■ What is being asked ■
Your answer must consist of the records below, reproduced exactly, with every picture removed.

Stored data entries:
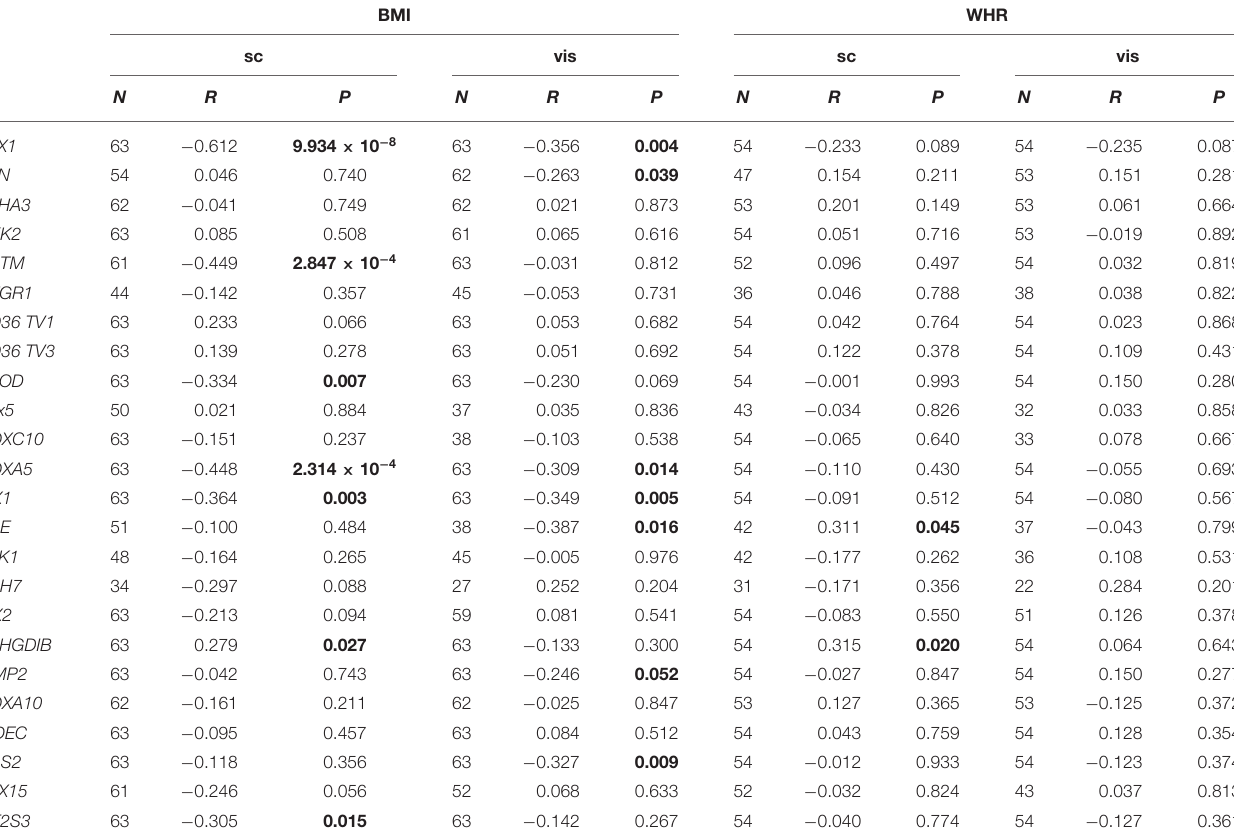
TABLE 2 | Correlation of BMI and WHR with the mRNA expression in human adipose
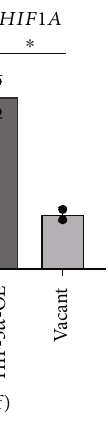
Figure 2: HIF-3 α overexpression globally regulates gene expression in HeLa cells. (a) Sample correlation results showed a clear separation between HIF-3 α OE and vacant samples. (b) Volcano plot showed the DEG results of HIF-3 α OE and vacant samples. (c) Hierarchical clustering heat map showed the dominant upregulated genes after HIF-3 α OE. (d) Top functionally enriched GO BP terms and KEGG pathways for HIF-3 α upregulated genes. (e) Heat map showed the upregulated genes by HIF-3 α OE. (f) Bar plot showed the expression levels of HIF1A transcripts upon HIF3A overexpression and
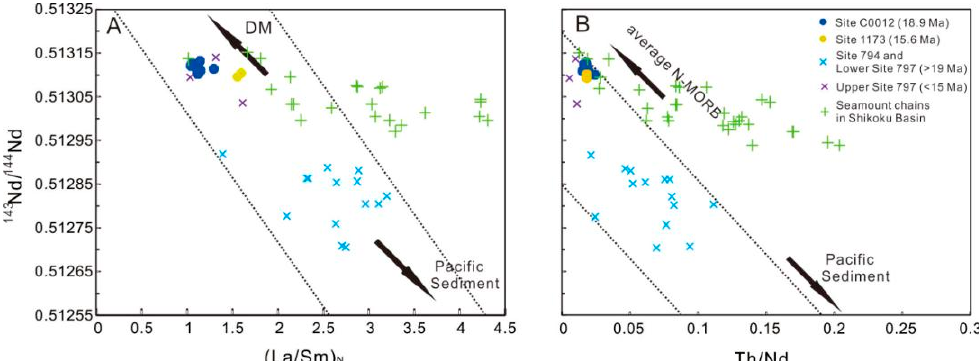
Figure 17. Plots of 143 Nd/ 144 Nd versus (La/Sm) N ( A ), 143 Nd/ 144 Nd versus Th/Nd ( B ) of Site C0012, 1173 volcanic rocks from the Shikoku Basin. Data sources as for Figure 10. Figure 17A is modified from Reference [91]; Figure 17B is modified from Reference [92]; the data of Pacific MORB, Pacific Sediment are from Reference [58].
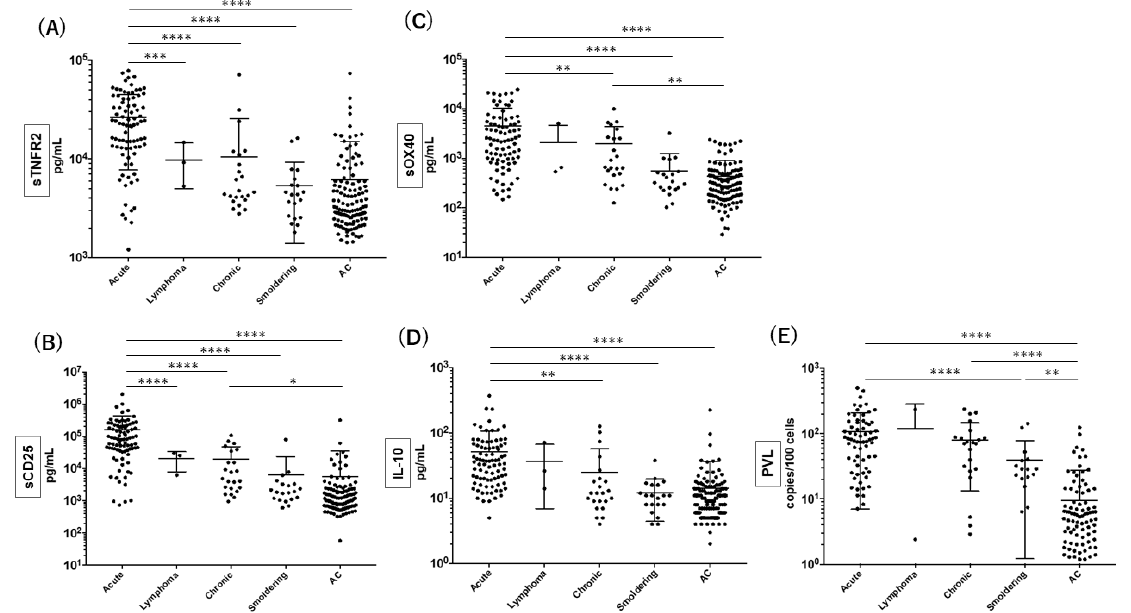
Figure 1. Comparison of plasma sTNFR2, sOX40, sCD25, and IL-10 levels and PVL among different types of ATL and ACs. Sample numbers of ATL and ACs tested were ( A ) 136 and 114, ( B ) 128 and 110, ( C ) 128 and 110, ( D ) 128 and 110, and ( E ) 108 and 113, respectively. **** p < 0.0001, *** p < 0.001, ** p < 0.01, and * p < 0.05.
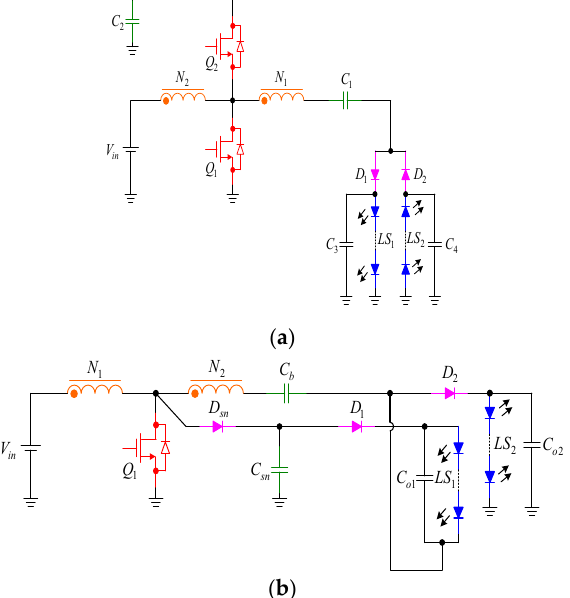
Figure 1. Prior work: ( a ) non-isolated two channel LED driver with automatic current balance and zero voltage switching [14]; ( b ) non-isolated single-switch two-channel LED driver with passive regenerative snubber [15].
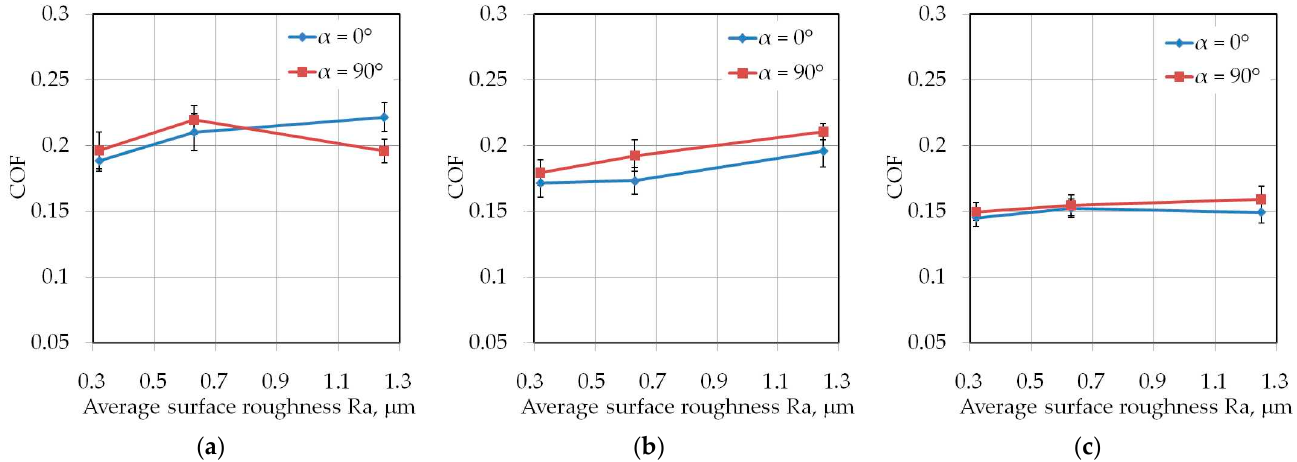
Figure 14. The effect of the sample orientation on the value of COF for specimens with a width of 14 mm tested at LAN-46 oil lubrication conditions: ( a ) h = 6 mm, ( b ) h = 12 mm, ( c ) h = 18 mm.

■ Task result ■
TABLE 2 | Correlation of BMI and WHR with the mRNA expression in human adipose
Figure 2: HIF-3 α overexpression globally regulates gene expression in HeLa cells. (a) Sample correlation results showed a clear separation between HIF-3 α OE and vacant samples. (b) Volcano plot showed the DEG results of HIF-3 α OE and vacant samples. (c) Hierarchical clustering heat map showed the dominant upregulated genes after HIF-3 α OE. (d) Top functionally enriched GO BP terms and KEGG pathways for HIF-3 α upregulated genes. (e) Heat map showed the upregulated genes by HIF-3 α OE. (f) Bar plot showed the expression levels of HIF1A transcripts upon HIF3A overexpression and
Figure 17. Plots of 143 Nd/ 144 Nd versus (La/Sm) N ( A ), 143 Nd/ 144 Nd versus Th/Nd ( B ) of Site C0012, 1173 volcanic rocks from the Shikoku Basin. Data sources as for Figure 10. Figure 17A is modified from Reference [91]; Figure 17B is modified from Reference [92]; the data of Pacific MORB, Pacific Sediment are from Reference [58].
Figure 1. Comparison of plasma sTNFR2, sOX40, sCD25, and IL-10 levels and PVL among different types of ATL and ACs. Sample numbers of ATL and ACs tested were ( A ) 136 and 114, ( B ) 128 and 110, ( C ) 128 and 110, ( D ) 128 and 110, and ( E ) 108 and 113, respectively. **** p < 0.0001, *** p < 0.001, ** p < 0.01, and * p < 0.05.
Figure 1. Prior work: ( a ) non-isolated two channel LED driver with automatic current balance and zero voltage switching [14]; ( b ) non-isolated single-switch two-channel LED driver with passive regenerative snubber [15].
Figure 14. The effect of the sample orientation on the value of COF for specimens with a width of 14 mm tested at LAN-46 oil lubrication conditions: ( a ) h = 6 mm, ( b ) h = 12 mm, ( c ) h = 18 mm.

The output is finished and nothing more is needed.